While the Legislature debates whether to ban soda machines from Massachusetts schools, Children's Hospital Boston may have found a more powerful way to curb teenagers' consumption of sugar-laden drinks: Deliver an alternative right to their door.
Adolescents who received weekly deliveries of water and artificially sweetened drinks at home reduced their consumption of sugary drinks by 82 percent during the six-month experiment, Children's researchers found, helping overweight children lose nearly one pound a month.
The children received $100 mall gift certificates for taking part in the study, but the authors said children would probably switch to sugar-free drinks without the reward if healthy drinks were readily available.
''People often get overwhelmed by nutrition advice and give up," explained study coauthor Cara Ebbeling of the hospital's division of endocrinology. ''We opted to study one simple, potentially high-impact behavior, and made it easy for adolescents to replace sugary drinks with noncaloric beverages."
Soda and other sugar-sweetened drinks have been increasingly under scrutiny as the percentage of overweight children continues to rise. A single can of soda typically contains 150 calories and beverages account for more than 10 percent of many children's daily calorie consumption. In response, the Legislature is considering limiting or banning the sale of sugar-laden drinks from school vending machines.
Before the Children's Hospital study, published in this month's issue of the journal Pediatrics, there had been only one other effort to measure weight loss from cutting soda consumption, and the results were ambiguous. Ebbeling said her team wanted to clearly document the impact of sugar-laden drinks on obesity.
The Children's researchers asked 53 adolescents at Boston-area schools, ages 13 to 18, to give up sugary drinks and allowed them to select healthier alternatives for home delivery. At the end of six months, all the children had tried to follow the no-soda rule and the heaviest one-third had lost weight. During the same period, a control group of overweight children who did not change their beverage consumption gained a small amount of weight.
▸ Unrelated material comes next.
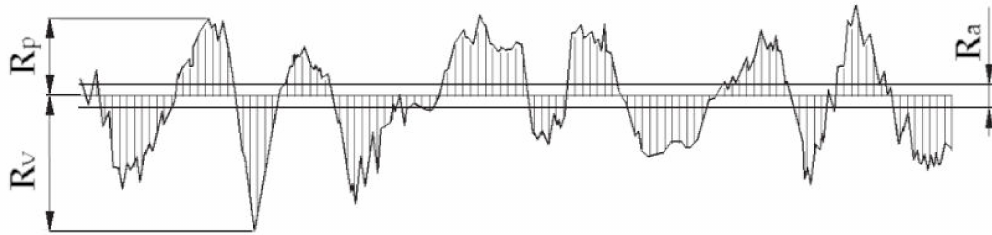
Figure 1. Graphical interpretation of R a , R v , R p parameters inside the elementary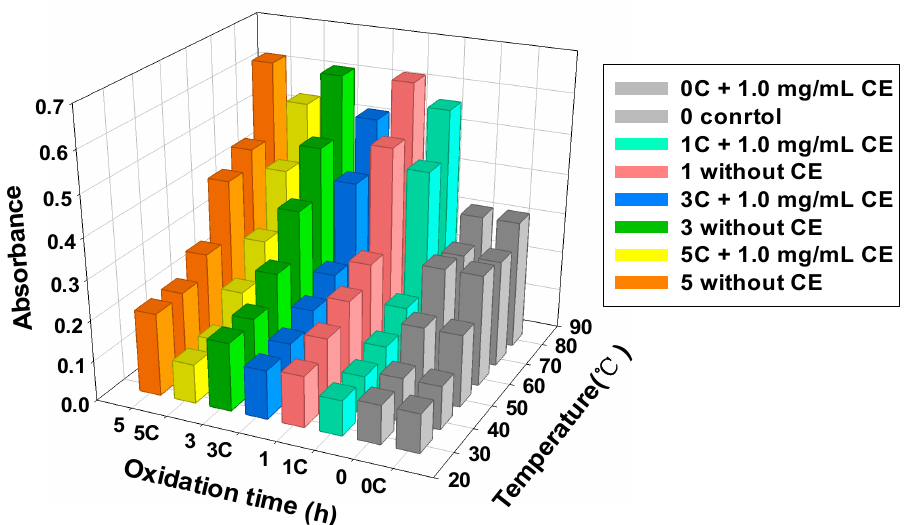
Figure 5. Effect of CE on MPs turbidity at different oxidation times. 0 and 0 C, not oxidized; 1 and 1 C, oxidized for 1 h; 3 and 3 C, oxidized for 3 h; 5 and 5 C, oxidized for 5 h. C, oxidized for 1 h; 3 and 3 C, oxidized for 3 h; 5 and 5 C, oxidized for 5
The researchers said schools could set up healthy-drink programs by buying sugar-free drinks in bulk that students could take home. They estimated that such an effort would cost about $35 per student for six months, but noted that is cheaper than most weight-loss programs. ''It should be relatively easy to translate this into a public health approach," Ebbeling said. She said the researchers plan a larger study on whether children continue to choose healthy drinks after home delivery ends.